Abstract:
"Road accidents, a major cause of death and dismemberment in Sri Lanka is a serious issue that affects the livelihoods of its population as well as its economy. Despite various measures taken by law enforcement and government bodies the problem continues to grow. Many statistical analyses have been conducted in the past on the domain in Sri Lanka as well as other countries. Logistic regression and other methods have been used to identify the most significant factors affecting road accidents and the severity. With the rise of popularity in social media there has been a trend of using social media data for various statistical analysis such. Several research has been done in the area in the recent past to use social media data for traffic analysis, accident analysis, disaster management etc.
In this research the aim is to explore the possibility of using social media to get meaningful insights into road accidents in a Sri Lankan context. The basis for all research conducted on the domain of accidents in Sri Lanka has been periodically published data by government entities. As an alternative approach this research attempts to use social media posts as a data source.
In the initial scope of the research accident news posts will be extracted from a social media handle that specializes in reporting crowdsourced accident news in the Sinhala language. The extracted textual posts will be then cleansed, tagged, and categorized to obtain significant information from it. The feasibility of this approach will also be measured in the research project.

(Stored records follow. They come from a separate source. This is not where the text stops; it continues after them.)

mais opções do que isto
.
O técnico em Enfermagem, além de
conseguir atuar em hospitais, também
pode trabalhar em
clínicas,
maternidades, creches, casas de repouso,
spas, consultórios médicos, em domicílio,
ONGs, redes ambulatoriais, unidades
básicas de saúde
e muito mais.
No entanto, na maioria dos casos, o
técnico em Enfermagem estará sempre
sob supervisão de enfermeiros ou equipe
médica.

The cleansed, categorized, and structured data will then be analyzed running various machine learning techniques to discover the most significant factors that contribute to fatality during road accidents. The relationships among the variables will be explored. In addition, descriptive statistics regarding the various factors will be presented. The accuracy of the approach, the challenges and shortcomings will be discussed, and an evaluation will be conducted whether using social media posts in local language as a data source for accident data analysis is a feasible option."